*PROVIDED PASSAGE:*
════════════════

Although previous sequential studies add to our understanding of how children and parents may respond to one another over time, the type of data coding—event sequential coding—used by Blount et al. (1989) and Taylor, Sellick, and Greenwood (2011) have several limitations. Specifically, event sequential coding allows for only one code by one subject to be recorded at a time, which does not capture co-occurring behaviors (e.g., simultaneous occurrence of parents’ reassurance and children’s distress) or accurate information about the duration of the behavior or the start and stop points of behaviors (Chorney, Garcia, Berlin, Bakeman, & Kain, 2010). Thus, it is difficult to determine if, in fact, reassurance prompts children to become distressed, follows distress, or whether it is associated with ongoing distress.

Although numerous studies have emphasized the influence of parents’ behavior on children’s distress, little is known about how demographics (e.g., child sex, parent sex, and child age) impact the relations. For example, studies consistently refer to “parent” behavior; however, studies almost exclusively examine mothers’ behaviors. Indeed, a review of father involvement in pediatric psychology research reported that approximately 91% of data reported in pediatric and health journals included mothers only or collapsed “parent” findings and did not examine mothers and fathers separately (Phares, Lopez, Fields, Kamboukos, & Duhig, 2005). In terms of the reassurance–distress relation, the developmental literature suggests that mothers might be more responsive than fathers to children’s distress (Lamb, 2004); however, one study comparing the quantity of mothers’ and fathers’ “attending behavior,” which included reassurance among other procedure-focused behaviors, found no differences (Moon, Chambers, & McGrath, 2011).

The current study used an alternative type of data coding (time-event sequential coding) and sequential analyses (time-window sequential analyses) to examine mothers’ and fathers’ reassurance and children’s postoperative distress. Time-event sequential coding differs from previously used event sequential coding, in that it allows for multiple behaviors to be coded at a time and collects data on the onset and offset of behaviors (thus differentiating between the start and continuance of a behavior), which allows for the examination of co-occurring behaviors (Bakeman & Gottman, 1997). The current study also used time-window sequential analyses, which, unlike lag sequential analyses, allows for more flexibility in interactions and assumes that a behavior is not necessarily caused by the behavior that immediately precedes or follows it, but instead assesses the likelihood that a behavior (e.g., distress) will start, stop, or occur within a specified time frame following another behavior (e.g., reassurance).

════════════════

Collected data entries
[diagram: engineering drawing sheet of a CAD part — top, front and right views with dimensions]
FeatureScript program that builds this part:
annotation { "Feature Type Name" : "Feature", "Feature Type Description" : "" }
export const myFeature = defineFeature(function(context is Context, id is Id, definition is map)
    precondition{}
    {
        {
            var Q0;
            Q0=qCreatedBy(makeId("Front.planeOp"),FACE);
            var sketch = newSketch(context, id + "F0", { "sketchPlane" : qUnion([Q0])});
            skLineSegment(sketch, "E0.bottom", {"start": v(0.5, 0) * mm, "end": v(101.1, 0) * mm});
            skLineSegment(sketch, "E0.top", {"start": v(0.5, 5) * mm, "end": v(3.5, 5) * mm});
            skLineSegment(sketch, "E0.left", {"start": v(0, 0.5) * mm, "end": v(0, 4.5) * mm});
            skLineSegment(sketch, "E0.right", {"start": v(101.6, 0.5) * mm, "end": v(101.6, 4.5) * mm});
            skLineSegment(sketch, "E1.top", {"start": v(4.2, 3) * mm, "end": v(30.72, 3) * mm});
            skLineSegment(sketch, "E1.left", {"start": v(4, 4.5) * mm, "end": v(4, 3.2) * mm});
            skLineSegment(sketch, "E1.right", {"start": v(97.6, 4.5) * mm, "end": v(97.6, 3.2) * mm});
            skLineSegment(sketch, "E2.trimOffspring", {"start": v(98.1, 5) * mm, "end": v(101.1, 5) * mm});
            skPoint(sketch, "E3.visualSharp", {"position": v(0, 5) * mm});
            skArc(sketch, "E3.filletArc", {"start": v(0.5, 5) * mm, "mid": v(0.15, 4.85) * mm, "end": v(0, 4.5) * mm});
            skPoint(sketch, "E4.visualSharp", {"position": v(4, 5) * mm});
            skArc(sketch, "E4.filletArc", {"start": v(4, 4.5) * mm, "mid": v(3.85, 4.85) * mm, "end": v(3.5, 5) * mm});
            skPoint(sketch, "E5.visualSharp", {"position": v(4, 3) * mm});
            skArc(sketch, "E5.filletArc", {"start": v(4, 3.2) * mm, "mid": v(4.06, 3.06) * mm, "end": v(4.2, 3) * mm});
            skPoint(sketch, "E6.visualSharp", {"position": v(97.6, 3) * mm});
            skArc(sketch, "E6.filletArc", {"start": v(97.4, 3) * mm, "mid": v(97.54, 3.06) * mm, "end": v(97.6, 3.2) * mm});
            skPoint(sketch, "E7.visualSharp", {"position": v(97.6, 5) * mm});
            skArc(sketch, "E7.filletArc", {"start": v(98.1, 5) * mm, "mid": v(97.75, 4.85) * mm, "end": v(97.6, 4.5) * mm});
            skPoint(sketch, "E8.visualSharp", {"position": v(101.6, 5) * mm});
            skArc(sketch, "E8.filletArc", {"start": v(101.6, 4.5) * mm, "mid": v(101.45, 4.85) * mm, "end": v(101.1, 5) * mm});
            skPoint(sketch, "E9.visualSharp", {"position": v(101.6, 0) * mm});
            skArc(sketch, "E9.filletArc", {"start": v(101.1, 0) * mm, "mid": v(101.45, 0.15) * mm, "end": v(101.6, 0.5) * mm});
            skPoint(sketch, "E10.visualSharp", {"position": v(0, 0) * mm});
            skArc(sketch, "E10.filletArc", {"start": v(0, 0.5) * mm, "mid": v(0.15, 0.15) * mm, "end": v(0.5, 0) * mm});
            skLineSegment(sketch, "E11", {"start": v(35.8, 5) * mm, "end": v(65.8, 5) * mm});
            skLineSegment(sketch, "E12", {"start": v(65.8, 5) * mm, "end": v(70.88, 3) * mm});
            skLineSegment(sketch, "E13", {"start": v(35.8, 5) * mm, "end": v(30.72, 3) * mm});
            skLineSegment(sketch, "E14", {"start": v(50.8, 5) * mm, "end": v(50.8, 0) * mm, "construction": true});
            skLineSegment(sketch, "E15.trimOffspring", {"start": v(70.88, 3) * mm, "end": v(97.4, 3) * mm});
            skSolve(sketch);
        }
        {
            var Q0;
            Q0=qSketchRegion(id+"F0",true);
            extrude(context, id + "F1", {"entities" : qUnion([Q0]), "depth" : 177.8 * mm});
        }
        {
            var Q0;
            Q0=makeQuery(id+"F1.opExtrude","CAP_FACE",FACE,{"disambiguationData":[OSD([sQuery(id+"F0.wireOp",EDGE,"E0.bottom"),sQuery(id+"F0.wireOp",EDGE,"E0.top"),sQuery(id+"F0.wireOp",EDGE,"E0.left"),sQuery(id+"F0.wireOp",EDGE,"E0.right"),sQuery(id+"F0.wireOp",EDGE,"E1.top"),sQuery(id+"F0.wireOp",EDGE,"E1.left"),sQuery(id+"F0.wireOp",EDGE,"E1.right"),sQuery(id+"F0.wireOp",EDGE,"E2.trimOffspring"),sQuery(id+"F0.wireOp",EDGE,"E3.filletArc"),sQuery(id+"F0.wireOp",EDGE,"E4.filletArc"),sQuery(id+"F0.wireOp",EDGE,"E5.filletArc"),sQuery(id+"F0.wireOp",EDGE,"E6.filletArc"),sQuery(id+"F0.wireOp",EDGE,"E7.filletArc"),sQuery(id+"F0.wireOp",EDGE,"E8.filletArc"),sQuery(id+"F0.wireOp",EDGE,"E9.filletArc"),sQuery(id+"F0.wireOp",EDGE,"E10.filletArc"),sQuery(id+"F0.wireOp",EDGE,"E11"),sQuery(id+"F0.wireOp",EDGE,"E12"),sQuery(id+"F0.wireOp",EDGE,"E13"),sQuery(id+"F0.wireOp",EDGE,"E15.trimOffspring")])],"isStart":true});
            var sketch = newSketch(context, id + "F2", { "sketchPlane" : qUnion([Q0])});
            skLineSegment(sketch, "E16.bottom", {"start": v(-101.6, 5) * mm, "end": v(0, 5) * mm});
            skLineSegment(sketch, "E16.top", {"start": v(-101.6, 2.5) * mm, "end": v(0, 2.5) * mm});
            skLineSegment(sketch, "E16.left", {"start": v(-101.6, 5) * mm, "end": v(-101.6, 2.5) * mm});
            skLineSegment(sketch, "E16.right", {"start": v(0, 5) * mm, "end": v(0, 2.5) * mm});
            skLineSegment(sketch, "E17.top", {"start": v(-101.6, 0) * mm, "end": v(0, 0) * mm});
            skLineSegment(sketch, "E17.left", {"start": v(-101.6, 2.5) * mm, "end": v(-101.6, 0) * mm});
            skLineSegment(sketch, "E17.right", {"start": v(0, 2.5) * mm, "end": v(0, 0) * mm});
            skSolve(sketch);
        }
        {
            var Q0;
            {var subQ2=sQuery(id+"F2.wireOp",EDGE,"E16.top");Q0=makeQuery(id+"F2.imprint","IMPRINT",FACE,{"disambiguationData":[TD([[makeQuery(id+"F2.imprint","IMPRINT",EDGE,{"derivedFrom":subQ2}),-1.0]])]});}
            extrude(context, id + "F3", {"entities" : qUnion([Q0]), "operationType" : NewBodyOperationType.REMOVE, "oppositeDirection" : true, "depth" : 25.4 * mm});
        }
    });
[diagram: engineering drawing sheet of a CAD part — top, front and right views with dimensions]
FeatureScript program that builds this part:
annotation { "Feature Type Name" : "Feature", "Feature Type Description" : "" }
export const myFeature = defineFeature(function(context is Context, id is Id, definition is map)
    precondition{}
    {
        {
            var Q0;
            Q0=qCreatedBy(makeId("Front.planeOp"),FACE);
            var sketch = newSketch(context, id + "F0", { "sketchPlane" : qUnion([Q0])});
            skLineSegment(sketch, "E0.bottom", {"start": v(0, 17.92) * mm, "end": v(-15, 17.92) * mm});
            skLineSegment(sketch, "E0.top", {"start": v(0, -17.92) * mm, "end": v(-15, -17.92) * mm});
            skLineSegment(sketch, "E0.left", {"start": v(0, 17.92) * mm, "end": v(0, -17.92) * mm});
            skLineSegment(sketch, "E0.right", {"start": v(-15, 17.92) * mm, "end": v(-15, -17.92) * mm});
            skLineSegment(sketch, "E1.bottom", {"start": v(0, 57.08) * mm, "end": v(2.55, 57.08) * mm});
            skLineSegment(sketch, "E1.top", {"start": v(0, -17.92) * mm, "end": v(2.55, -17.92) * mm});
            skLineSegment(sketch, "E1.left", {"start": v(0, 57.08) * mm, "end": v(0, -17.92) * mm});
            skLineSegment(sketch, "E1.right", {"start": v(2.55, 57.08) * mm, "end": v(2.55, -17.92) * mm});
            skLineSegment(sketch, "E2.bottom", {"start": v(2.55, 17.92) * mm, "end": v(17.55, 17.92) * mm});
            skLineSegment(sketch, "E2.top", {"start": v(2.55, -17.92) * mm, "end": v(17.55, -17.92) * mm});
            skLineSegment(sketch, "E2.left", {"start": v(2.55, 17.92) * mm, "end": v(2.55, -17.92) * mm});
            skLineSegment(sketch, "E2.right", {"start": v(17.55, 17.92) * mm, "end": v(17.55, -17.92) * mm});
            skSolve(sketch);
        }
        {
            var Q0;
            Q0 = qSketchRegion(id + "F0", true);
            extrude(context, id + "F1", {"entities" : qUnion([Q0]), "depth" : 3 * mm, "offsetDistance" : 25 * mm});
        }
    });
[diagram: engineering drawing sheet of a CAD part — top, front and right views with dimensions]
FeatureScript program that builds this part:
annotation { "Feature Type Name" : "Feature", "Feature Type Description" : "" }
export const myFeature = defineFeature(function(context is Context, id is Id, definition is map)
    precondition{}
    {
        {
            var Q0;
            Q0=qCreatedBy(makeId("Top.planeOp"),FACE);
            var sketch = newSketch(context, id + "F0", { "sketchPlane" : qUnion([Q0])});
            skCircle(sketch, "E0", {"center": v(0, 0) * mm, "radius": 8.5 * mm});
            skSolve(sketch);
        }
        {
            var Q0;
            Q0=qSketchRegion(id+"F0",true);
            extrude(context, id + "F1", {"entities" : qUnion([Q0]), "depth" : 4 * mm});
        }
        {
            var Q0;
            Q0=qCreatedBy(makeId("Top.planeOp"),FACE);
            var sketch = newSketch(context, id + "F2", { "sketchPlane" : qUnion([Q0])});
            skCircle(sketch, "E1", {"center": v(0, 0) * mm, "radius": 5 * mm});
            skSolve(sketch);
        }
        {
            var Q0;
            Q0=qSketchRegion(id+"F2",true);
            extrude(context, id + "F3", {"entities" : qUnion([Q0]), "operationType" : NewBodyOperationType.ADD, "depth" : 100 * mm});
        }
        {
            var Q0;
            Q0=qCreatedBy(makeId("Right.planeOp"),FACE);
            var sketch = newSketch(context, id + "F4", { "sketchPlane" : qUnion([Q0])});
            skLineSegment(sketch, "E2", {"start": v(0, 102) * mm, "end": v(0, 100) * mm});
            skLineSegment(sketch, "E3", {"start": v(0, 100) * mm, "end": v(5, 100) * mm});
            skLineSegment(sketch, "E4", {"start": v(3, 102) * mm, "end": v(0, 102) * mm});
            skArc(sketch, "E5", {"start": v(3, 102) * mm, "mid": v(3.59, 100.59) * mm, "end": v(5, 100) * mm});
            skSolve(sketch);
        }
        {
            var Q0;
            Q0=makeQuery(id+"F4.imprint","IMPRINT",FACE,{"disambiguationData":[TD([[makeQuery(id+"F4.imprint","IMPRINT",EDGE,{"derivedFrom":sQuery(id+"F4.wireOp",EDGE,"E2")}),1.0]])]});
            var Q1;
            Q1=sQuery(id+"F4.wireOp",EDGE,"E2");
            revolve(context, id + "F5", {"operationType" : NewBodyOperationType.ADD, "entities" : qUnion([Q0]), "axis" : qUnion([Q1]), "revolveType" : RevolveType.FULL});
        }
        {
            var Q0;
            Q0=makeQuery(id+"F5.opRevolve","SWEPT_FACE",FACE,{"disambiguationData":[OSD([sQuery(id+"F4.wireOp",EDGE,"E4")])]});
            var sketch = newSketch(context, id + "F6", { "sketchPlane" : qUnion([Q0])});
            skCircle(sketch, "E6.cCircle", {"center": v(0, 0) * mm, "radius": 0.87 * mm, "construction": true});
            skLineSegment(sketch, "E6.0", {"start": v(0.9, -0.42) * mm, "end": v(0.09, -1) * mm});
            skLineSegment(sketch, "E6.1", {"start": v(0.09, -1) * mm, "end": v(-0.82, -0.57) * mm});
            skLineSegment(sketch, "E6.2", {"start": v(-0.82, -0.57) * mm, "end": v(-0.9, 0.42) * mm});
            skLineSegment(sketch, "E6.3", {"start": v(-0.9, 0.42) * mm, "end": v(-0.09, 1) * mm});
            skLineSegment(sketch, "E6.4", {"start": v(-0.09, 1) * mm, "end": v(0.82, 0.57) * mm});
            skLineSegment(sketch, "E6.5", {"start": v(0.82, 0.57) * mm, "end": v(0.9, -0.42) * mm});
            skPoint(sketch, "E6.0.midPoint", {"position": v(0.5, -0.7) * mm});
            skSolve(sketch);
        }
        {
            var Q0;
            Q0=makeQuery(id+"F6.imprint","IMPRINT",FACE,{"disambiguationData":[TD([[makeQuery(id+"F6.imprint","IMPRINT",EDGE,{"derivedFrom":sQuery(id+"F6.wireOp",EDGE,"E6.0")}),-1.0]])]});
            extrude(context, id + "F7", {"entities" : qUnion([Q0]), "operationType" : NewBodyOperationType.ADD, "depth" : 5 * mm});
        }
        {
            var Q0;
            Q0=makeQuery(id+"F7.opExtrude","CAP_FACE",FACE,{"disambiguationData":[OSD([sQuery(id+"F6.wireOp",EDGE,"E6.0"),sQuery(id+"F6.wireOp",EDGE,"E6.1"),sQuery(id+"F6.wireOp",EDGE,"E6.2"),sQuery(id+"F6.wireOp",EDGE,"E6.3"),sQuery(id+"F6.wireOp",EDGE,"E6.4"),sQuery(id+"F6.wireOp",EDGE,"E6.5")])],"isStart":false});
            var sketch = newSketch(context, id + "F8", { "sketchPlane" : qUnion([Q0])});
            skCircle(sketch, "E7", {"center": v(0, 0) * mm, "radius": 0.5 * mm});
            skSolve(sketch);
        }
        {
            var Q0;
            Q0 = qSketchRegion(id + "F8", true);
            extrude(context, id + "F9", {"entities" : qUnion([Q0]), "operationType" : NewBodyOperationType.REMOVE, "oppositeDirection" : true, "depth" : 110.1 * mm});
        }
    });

════════════════

*ASSIGNED TASK 1:* According to the passage on parental reassurance and children's distress, what share of data reported in pediatric and health journals included mothers only or collapsed "parent" findings?
*ASSIGNED TASK 2:* Write what comes next in the passage on parental reassurance and children's distress, picking up after its final sentence.
The material above stands apart from the passage and is not part of it.

*REPLY 1:* Approximately 91%.

*REPLY 2:*
The primary aim of our study was to examine the sequential association of parent’s reassurance preceding and following the start of children’s distress. It was hypothesized that both mothers’ and fathers’ reassurance would precede and follow the start of children’s distress in the PACU. A secondary aim was to examine the influence of parent type (mother or father), child sex, and parent baseline state anxiety on the reassurance–distress relation, and to assess if one parent’s use of reassurance influenced the other parent’s use of reassurance. Owing to limited findings regarding the influence of these variables on the reassurance–distress relation, no a priori hypotheses were posited for these analyses.

Method

Participants

The current study is part of a larger single-site study, which examined child coping and distress and adult behavior across the perioperative period (Chorney et al., 2009; Chorney, Tan, & Kain, 2013; Chorney, Tan, Martin, Fortier, & Kain, 2011). The current study focuses on the reassurance–distress interaction with mothers and fathers as unique participants and considers baseline anxiety and child sex, which has not previously been examined in this sample. A sample of 119 parent–child dyads with alpha level of .05 and power of .95 should be adequate to detect a medium effect size (g value of .15). Participants in this study included 146 children aged 2–11 years (M = 4.87, SD = 2.23; 50% female) undergoing elective outpatient surgery and their parents. Mothers were present in 146 videos and fathers were present in 114 videos. Mothers’ ages ranged from 25 to 70 years (M = 37.23, SD = 5.89) and fathers’ ages ranged from 25 to 79 years (M = 38.95, SD = 7.15). All children were in good health (American Society of Anesthesiologists health status classification I or II). Child and parent demographic data are displayed in Table I.

Table I.

Demographic Data

Demographics N (%)
Child ethnicity
    Latino 11 (15)
    Non Latino 62 (85)
Child race
    African American 6 (5)
    Multiracial 5 (4)
    Native American/ Pacific Islander 1 (.9)
    White 100 (85)
Parent income
    Less than $10,000 4 (3)
    $11–20,000 2 (1)
    $21–30,000 3 (3)
    $31–50,000 8 (7)
    $51–80,000 25 (22)
    $81–100,000 20 (17)
    More than $100,000 54 (47)
Parent education
    ≤12 years 21 (18.6)
    13–16 years 54 (47.8)
    ≥17 years 38 (33.6)
Type of surgery
    Ear, nose and throat 56 (40)
    Endoscopy 27 (19)
    General 20 (14)
    Urological 16 (11)
    Plastic 10 (7)
    Orthopedic 8 (6)
    Other 3 (2)

Measures

Demographics

Demographic data were collected using a demographic measure previously used in the larger study assessing caregiver type (i.e., mother or father), child sex, race and ethnicity, type of surgery, and caregiver income and education.

Parent Anxiety

The State-Trait Anxiety Inventory (STAI; Spielberger, Gorsuch, & Lushene, 1970) is a 20-item self-report rating scale used to measure state (STAI-S) and trait (STAI-T) anxiety. The STAI is a reliable and widely used measure to assess state anxiety in a variety of settings (Metzger, 1976; Spielberger, Gorsuch, & Lushene, 1970) and has been used in prior studies examining parents’ anxiety during children’s surgery (Kain, Mayes, Caldwell-Andrews, Karas, & McClain, 2006). The internal consistency (Cronbach’s alpha) in the current sample was .92 and .85 for state and trait anxiety, respectively.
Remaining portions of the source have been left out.